Seems like every time I check the P.S. or Protection board, the wire from pin 5 on PSB to Pin 11 on Pro bd breaks at one end or the other. There is plenty of slack. Today I put in the 1n4004 diode as Mark suggested in the D8 position on the PRO Bd. Went to power it up and NO CLICK! WTF??? Went back over everything and found the wire broke off @ pin 5 AGAIN. Wound some more on the pin and soldered it again. Found the Base pin pad on Q1 on the PS Board had lifted the pad and I hadn't noticed. The trace was good right up to the pad. Checked the transistor and it was good (2sc2073), but had some spares, so a new one went in. Scraped the trace back a 1/2 inch and bent the base pin over and soldered it in. Power up and HOT DAMN! It's working again. Measurements at the speaker pins are L 0.002v and R is 0.001v so evrything is good!!! AM with 3 ft piece of wire is OUTSTANDING. FM with a Standard Dipole is also very good.

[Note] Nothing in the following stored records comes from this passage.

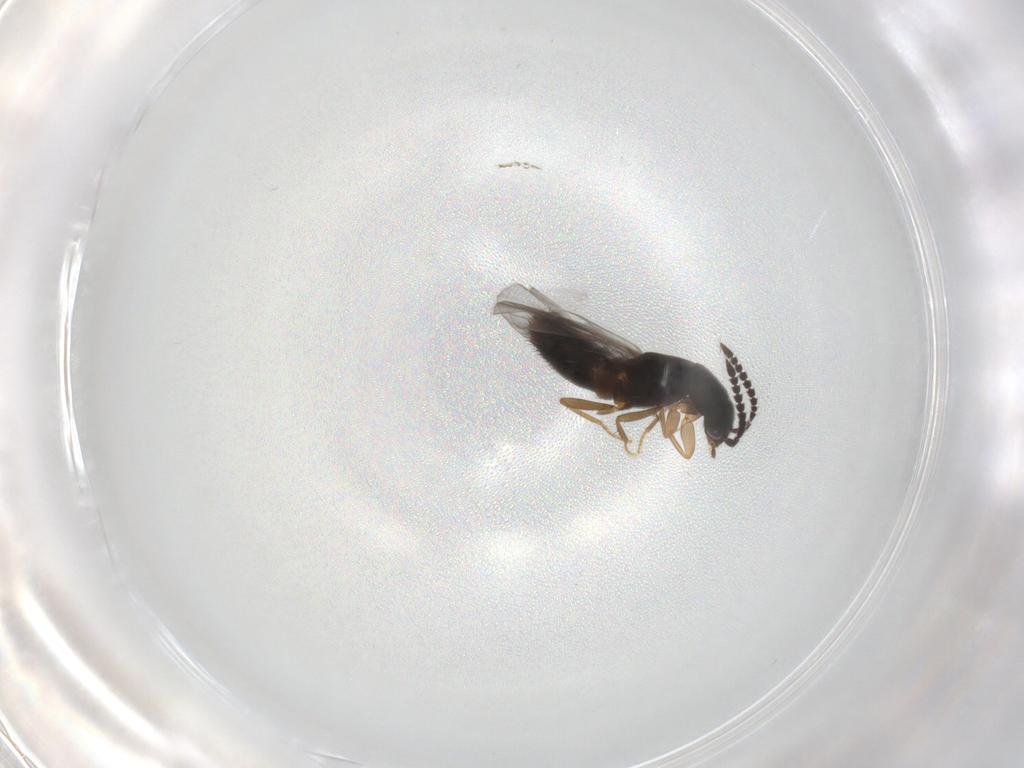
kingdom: Animalia
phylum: Arthropoda
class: Insecta
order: Coleoptera
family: Staphylinidae
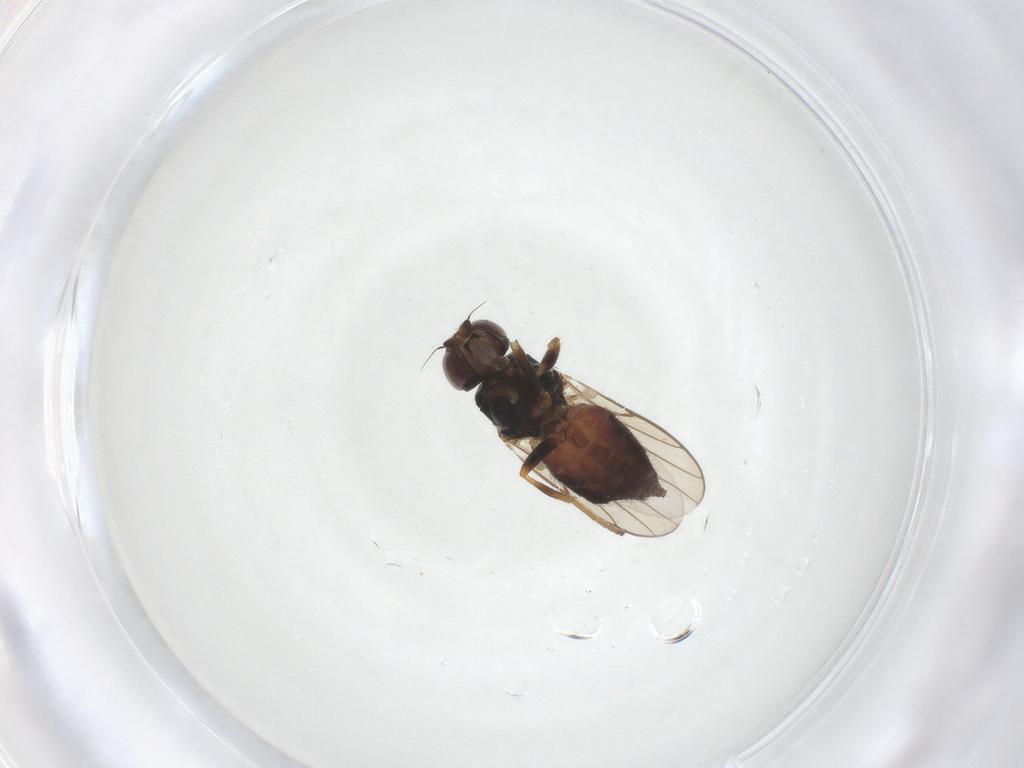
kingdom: Animalia
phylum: Arthropoda
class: Insecta
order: Diptera
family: Chloropidae
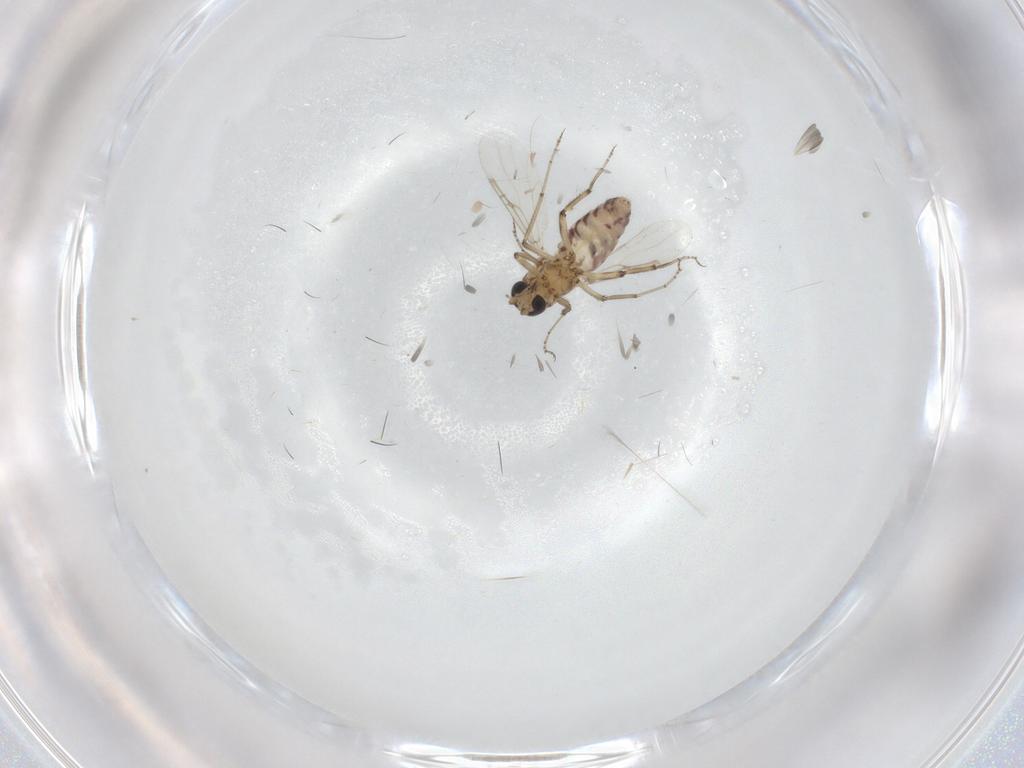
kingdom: Animalia
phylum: Arthropoda
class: Insecta
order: Diptera
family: Ceratopogonidae
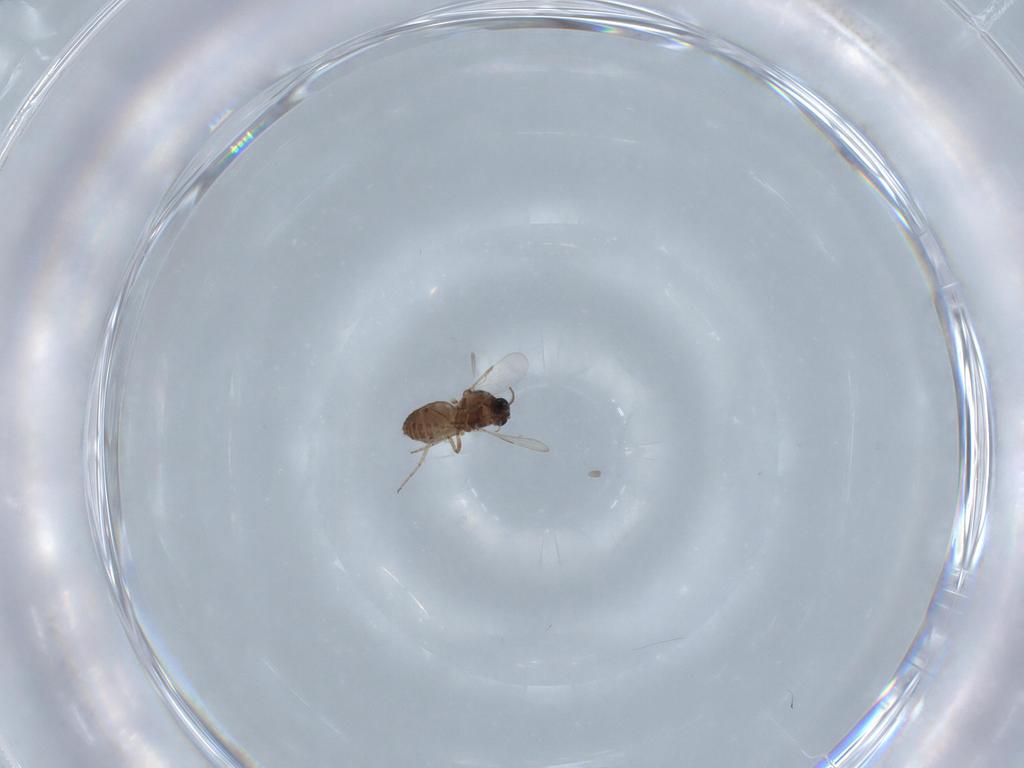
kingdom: Animalia
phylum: Arthropoda
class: Insecta
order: Diptera
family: Ceratopogonidae
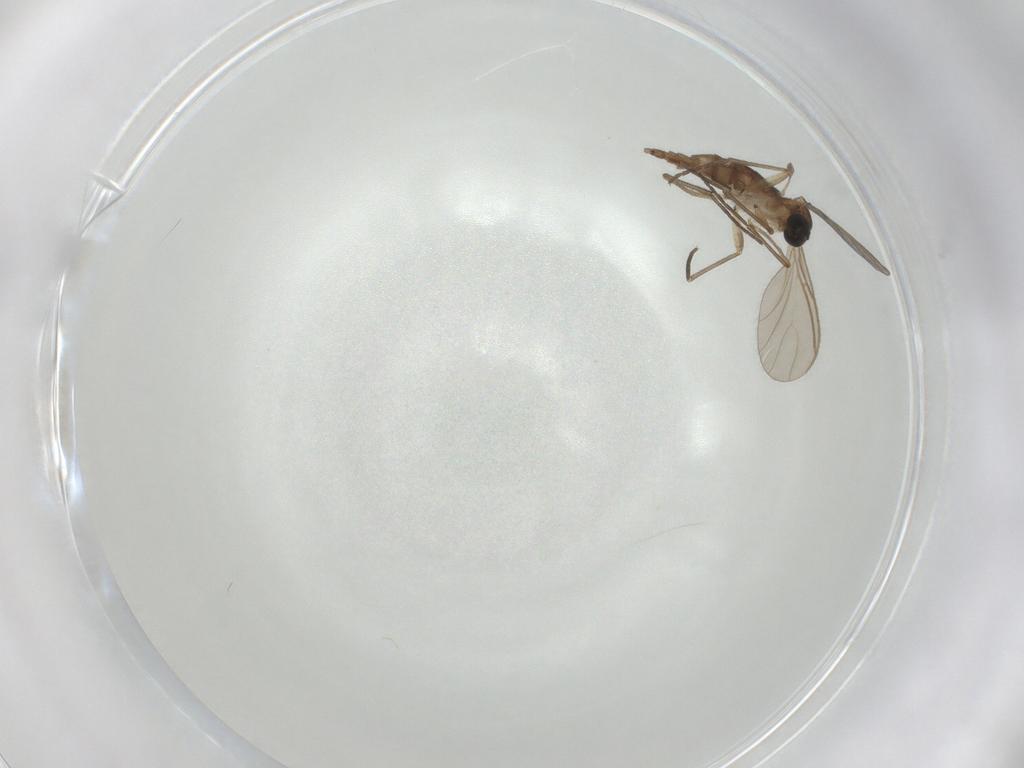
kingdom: Animalia
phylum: Arthropoda
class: Insecta
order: Diptera
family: Sciaridae
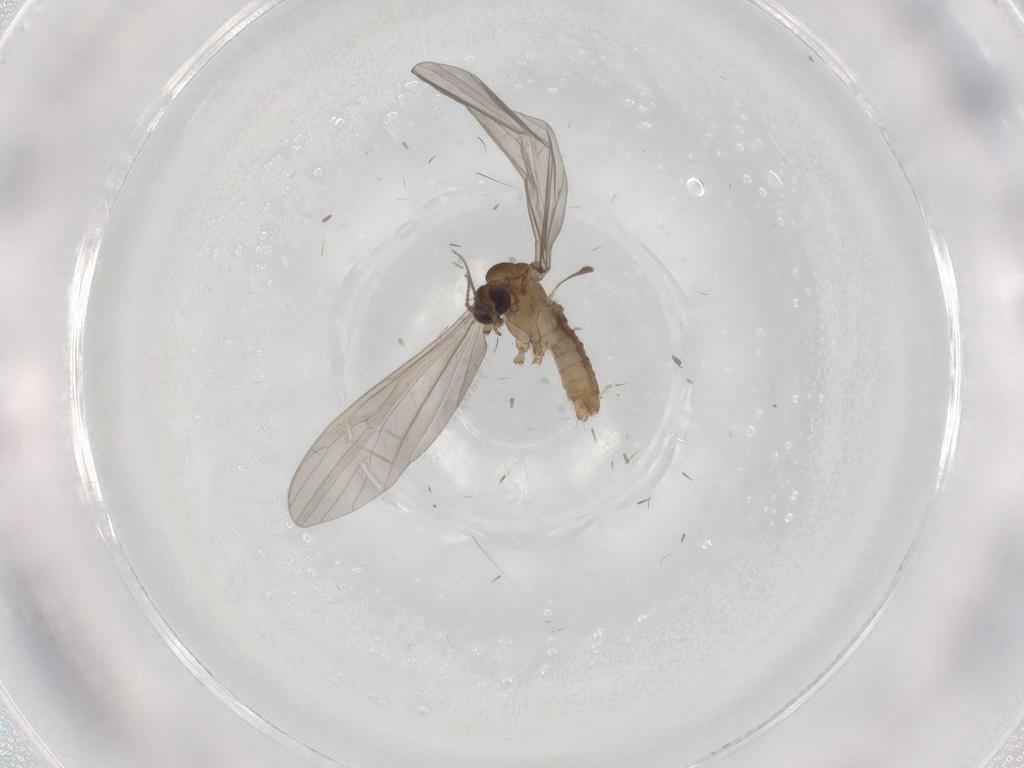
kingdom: Animalia
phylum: Arthropoda
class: Insecta
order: Diptera
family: Limoniidae
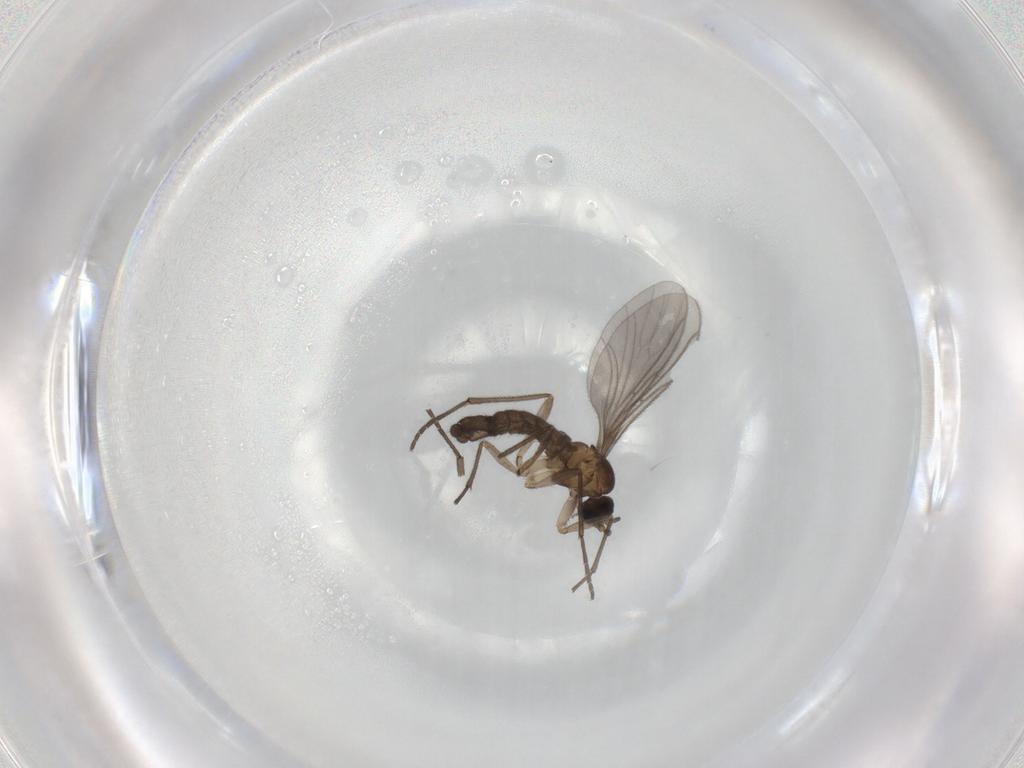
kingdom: Animalia
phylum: Arthropoda
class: Insecta
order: Diptera
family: Sciaridae
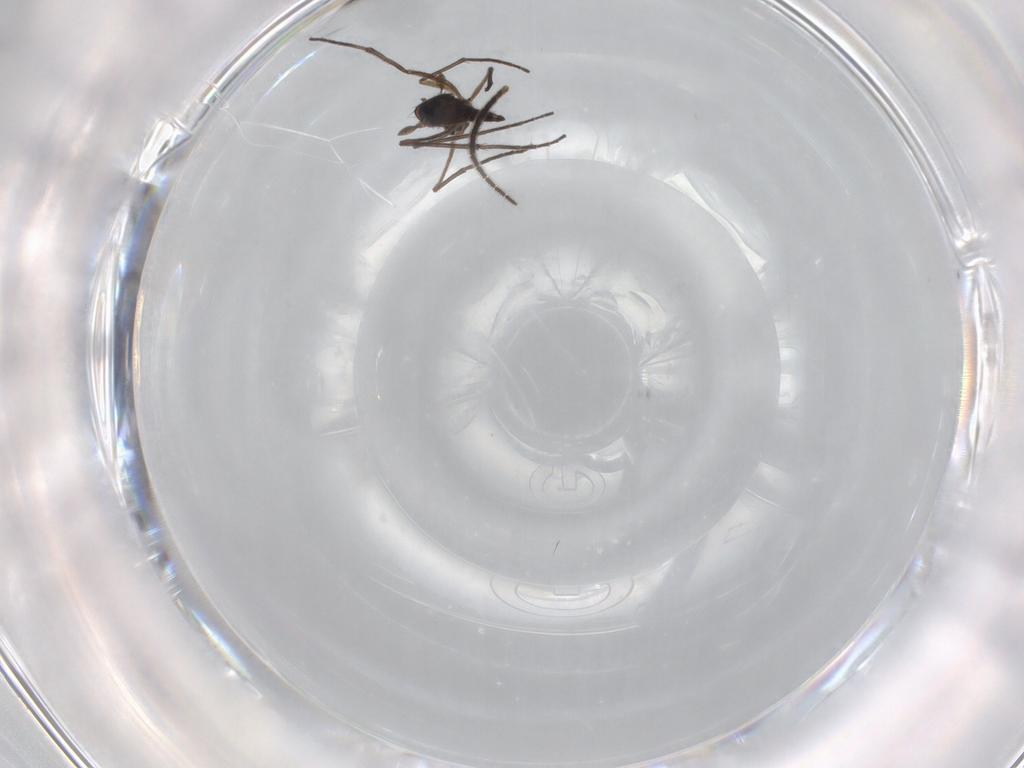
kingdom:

Pay day is next week so I'm gonna get the parts i need from Dan. Then next month, I'll get the Mouser order going. Stay Tuned.
 
The SWITCH is GOING as soon as i get the parts from Y'day's Audio. He could have put a switch box on the back with the lock switch on it to preserve the looks from the front. Or at least one that didn't beat the hell out of the subframe and the FRONT Panel. :bash:

I kinda like my gear as original as I can get it. If the parts aren't available I can see it, but that switch is just too much.:yuck::yuck:

Awww, that switch is the BOMB!
Maybe ALL the 70s gear should have had a key switch.